I have yet to read the Art Of War (have owned it for about 15 years now) but somewhere in there I am sure it talks about giving your enemy more credit and not simply labeling them as stupid or inferior. The Fed is a smart group of people, albeit lacking in practical real world business sense. The banks are benefitting for sure from playing the role of broker as the Fed expands its balance sheet. How else can the Fed buy treasuries though? We know they are monetizing the debt but at least by working through the primary dealers they can say they are not monetizing the debt.
There are three ways to grow nominal GDP
M (money supply) x V (velocity) = Q (output) x P (price inflation)
1 - Increase the money supply
2 - Increase the velocity of money
3 - Increase inflation
Let's use an example of a place called Fantasy Land (fitting for our current situation).
A farmer sells $50 in corn to a neighbor. The farmer then spends $30 to get their tractor fixed from another neighbor and spends $20 on a bottle of moonshine at the local "packy."
The GDP of this fine community is $100 assuming their is no inflation (hence the name Fantasy Land). Using the above formula we have:
Money Supply ($50) X Velocity (2, how many times the money was turned) = Inflation (0%) X Output ($100)
Getting back to Fantasy Land, excuse me the US economy, banks are not lending and people are not spending. There is NO demand, so there is no velocity. Money is not turning over. Small business surveys continually state that their top concern is not lack of credit, but rather lack of customers.
So the Fed must grow the monetary base (even though Banana Ben has said they are not creating money). Look at the two charts below of money supply and velocity. They have offset one another causing no real GDP growth, only nominal.
The Fed through QE is trying to make money so cheap it creates demand through inflation expectations (that car will be more expensive next month so I'll buy it today) and overall demand (I'll remodel that basement because Home Depot has zero interest rates for 18 months).
Problem is it's not working. Demand is not there. The Fed is hoping QE will raise stock prices, which obviously has worked and give people a sense of wealth, a desire to spend.
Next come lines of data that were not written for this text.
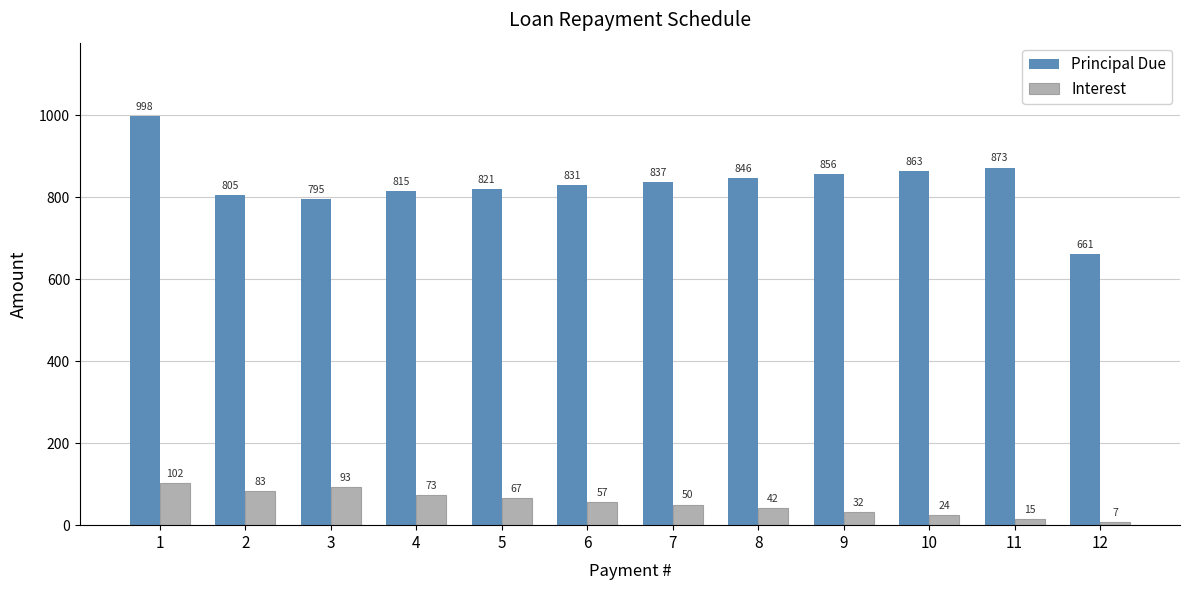

At which category is the sum across all series the highest?

1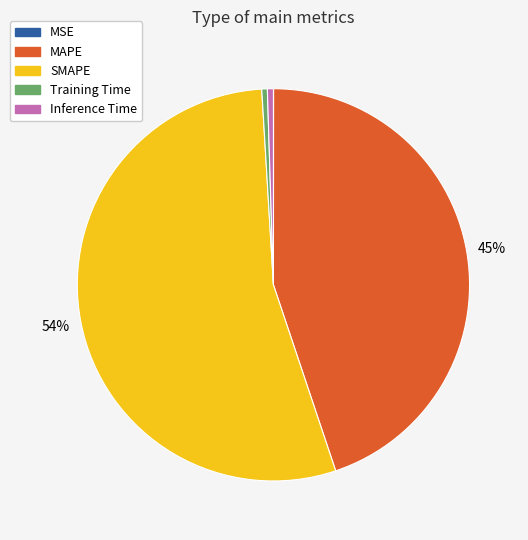

What percentage is the MAPE slice, to the nearest percent?

45%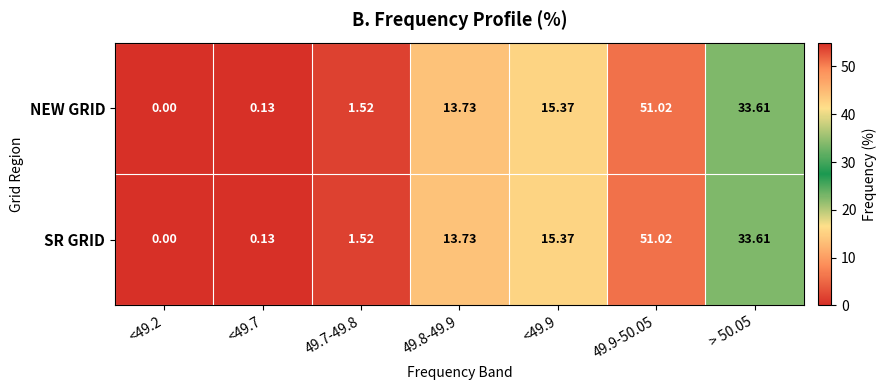

Is the value of SR GRID at <49.7 greater than the value of NEW GRID at > 50.05?

No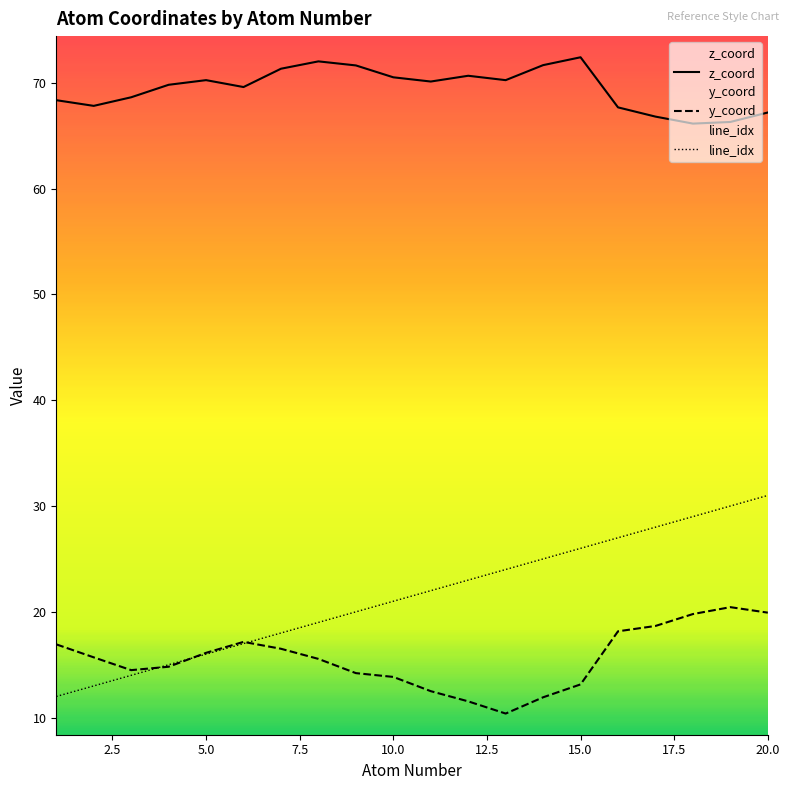

True or false: y_coord and z_coord cross at least once.

False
It's also caused yield chasing and the use of massive leverage (leverage is now back to LEH levels which is truly astonishing).
Commodities have been a great trade and people have piled in. The result is rising input costs which cannot be passed along because there is no demand. As input costs rise margins are compressed. Expect higher layoffs as firms do all they can to manage the bottom line. Bernanke's efforts seems to be choking any demand left in the economy.
Input costs have risen, treasury yields have risen, gas at the pump has risen and now the USD has begun to catch a bid. The market looks forward to QE3 but honestly Banana Ben may not have the opportunity to see that happen. The debt ceiling will be reached in less than 8 weeks and in a recent survey 70% of Americans do not want it raised. Sure Congress can do what they want, they have done so for years. But, the last election has taught many that if they want to keep their jobs they better listen. The bond market may be telling them the credit card is stopped. We see what's happening in the municipal bond market.
A former Atlanta Fed President has publicly called out the Fed, their QE and their solvency. Dallas Fed President Fischer has also publicly cast his no vote for further QE beyond June.
Just recently two regional Fed manufacturing surveys were revised downward. QE is not working other than wealth effect which is not driving demand. Bernanke is not a dumb man. He lacks business sense for sure but at some point the Bernanke put will expire. To think the Fed will always be there is a clear sign group think is wrong again.